*Metin bloğu:*
----

Print Friendly and PDF

O da Mehdiydi Fakat Uçmağa Vardı


MEHDİ GELDİ DE BİZ FARKETMEDİK Mİ?
AVNİ ÖZGÜREL / 23/12/1999 

Radikal gazetesinde aşağıdaki yazının yayınlanmasının ardından Yaşar Nuri Öztürk ATV televizyonunda ana haber bültenine konuk olarak mehdilik iddiasında bulunmadığını, mehdilik kavramına da inanmadığını, benim sözlerimi çarpıttığını söyledi. Dilerim bu sayfalarda yer alan kendi kaleminden çıkmış parçalar tekzip yerine geçer.
Ancak netice itibariyle yazımın hedefine vardığını ve ifade etmeye çalıştığım şekilde teville de olsa yanlıştan dönüldüğünü görmek, hele hele vesile olmak benim için yeterli.
Bu arada Yaşar Nuri Bey ve çevresinde kümelenmiş hayran kitlesinin şahsıma yönelik öfkesini de anlıyor ve hoşgörüyorum. Biliyorum ki o muhitte bulunan herkesin zihnine inandıklarını dinin vahiy ve akıldan başka dayanağının olmayacağı, çağımızda ihtiyacın kurtarıcı değil akılcılık olduğu duygusunun tohumu atıldı.

----

*Kayıtlı bilgiler:*
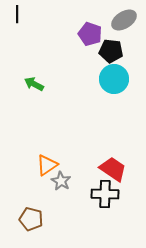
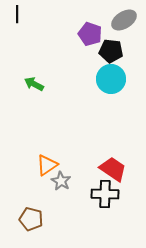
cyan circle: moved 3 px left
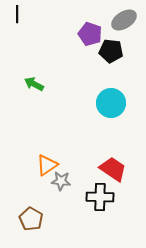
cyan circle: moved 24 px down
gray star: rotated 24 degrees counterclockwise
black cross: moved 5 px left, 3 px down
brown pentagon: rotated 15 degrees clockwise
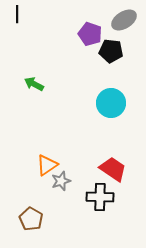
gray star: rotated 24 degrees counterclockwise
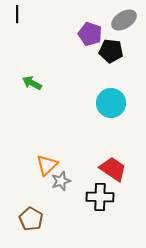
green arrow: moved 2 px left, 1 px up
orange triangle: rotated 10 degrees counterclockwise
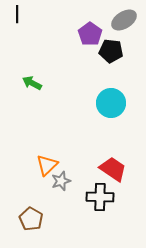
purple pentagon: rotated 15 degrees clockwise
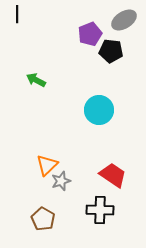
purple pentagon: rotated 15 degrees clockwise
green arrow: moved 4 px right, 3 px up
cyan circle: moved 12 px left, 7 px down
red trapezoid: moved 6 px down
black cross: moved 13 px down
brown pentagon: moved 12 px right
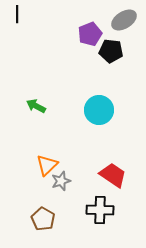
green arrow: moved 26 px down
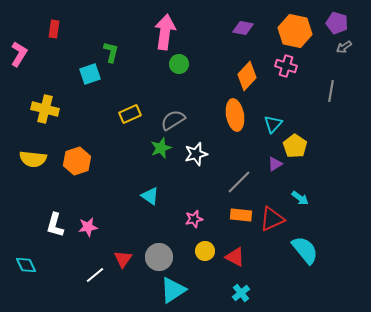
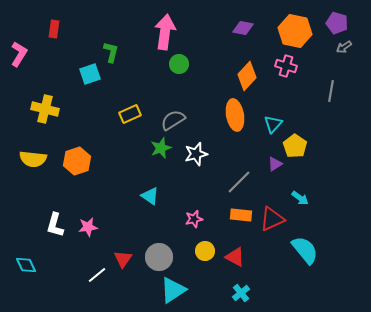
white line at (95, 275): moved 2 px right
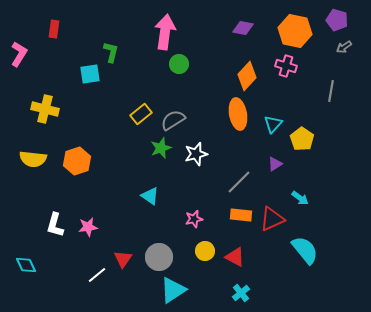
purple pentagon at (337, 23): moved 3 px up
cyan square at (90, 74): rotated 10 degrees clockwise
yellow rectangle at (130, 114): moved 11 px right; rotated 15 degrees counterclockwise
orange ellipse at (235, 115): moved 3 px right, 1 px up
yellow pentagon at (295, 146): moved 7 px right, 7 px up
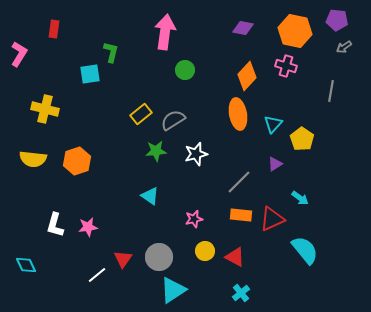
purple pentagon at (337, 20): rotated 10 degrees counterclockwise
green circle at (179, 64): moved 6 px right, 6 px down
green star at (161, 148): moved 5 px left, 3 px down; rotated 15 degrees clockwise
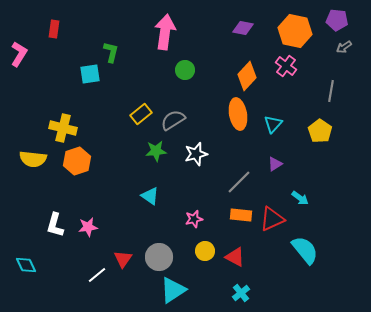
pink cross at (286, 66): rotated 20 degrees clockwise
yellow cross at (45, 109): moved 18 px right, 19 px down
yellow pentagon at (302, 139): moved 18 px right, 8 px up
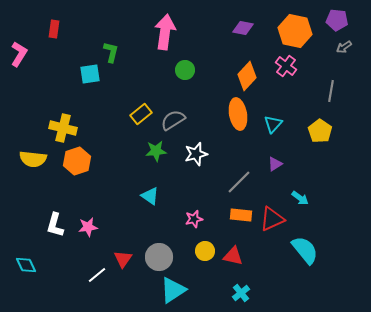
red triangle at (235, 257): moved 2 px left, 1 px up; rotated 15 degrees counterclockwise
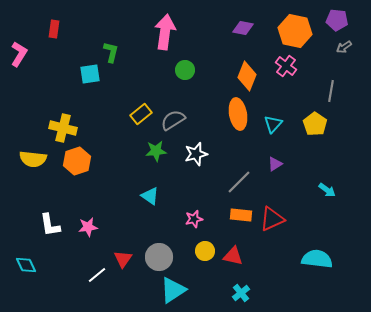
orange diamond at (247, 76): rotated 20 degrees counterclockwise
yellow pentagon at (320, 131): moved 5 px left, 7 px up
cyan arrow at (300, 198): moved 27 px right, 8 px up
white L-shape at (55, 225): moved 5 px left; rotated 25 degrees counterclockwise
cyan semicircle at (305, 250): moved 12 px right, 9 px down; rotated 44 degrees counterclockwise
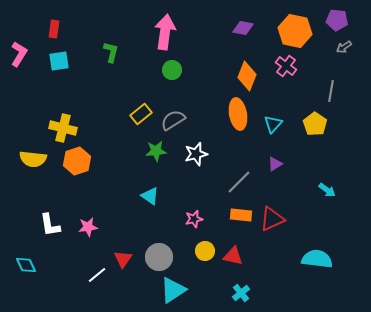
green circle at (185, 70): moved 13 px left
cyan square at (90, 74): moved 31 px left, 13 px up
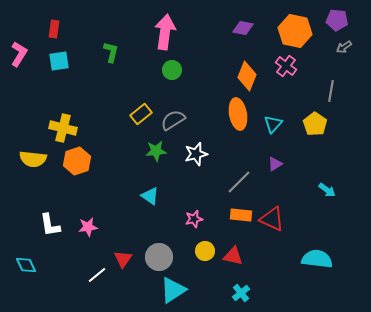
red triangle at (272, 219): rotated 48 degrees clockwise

----

*Görevleriniz:*
• a. Mehdilik üzerine yazıya göre Yaşar Nuri Öztürk, yazının yayınlanmasının ardından hangi televizyon kanalında ana haber bültenine konuk oldu?
• b. Mehdilik üzerine yazıyı son cümlesinden sonra sürdürün.

*Cevaplar aşağıda:*
• a. ATV televizyonunda.

• b.
Geçmişte mehdilik iddiasındaki bir başkası da Yaşar Nuri Bey gibi "beni acınacak hale düşürmekle" tehdit etmişti. O yüzden ulusal bir televizyon kanalının alet olduğu "uyarısını" Öztürk'ün içine düştüğü duruma bağlıyor, onun asabiyetine yoruyorum.
MEHDİ  GELDİ DE BİZ FARKETMEDİK Mİ ?
 İslamın şartı beş. Ama altıncı bir şarttan söz edilecekse bunun 'haddini bilmek' olduğunu söylüyor âlimler.
Bu açıdan, profesör ünvanı da taşıyan bir din adamının bilgisini tartışmak bizim ne haddimiz, ne görevimiz. Ancak geçtiğimiz ay Yaşar Nuri Öztürk 'Çıplak Uyarıcıyı İyi Dinleyin' başlıklı öyle bir yazı yazdı ki, bunu ne görmezlikten gelmek mümkündü, ne de alimliğine hürmeten sessizlikle karşılamak.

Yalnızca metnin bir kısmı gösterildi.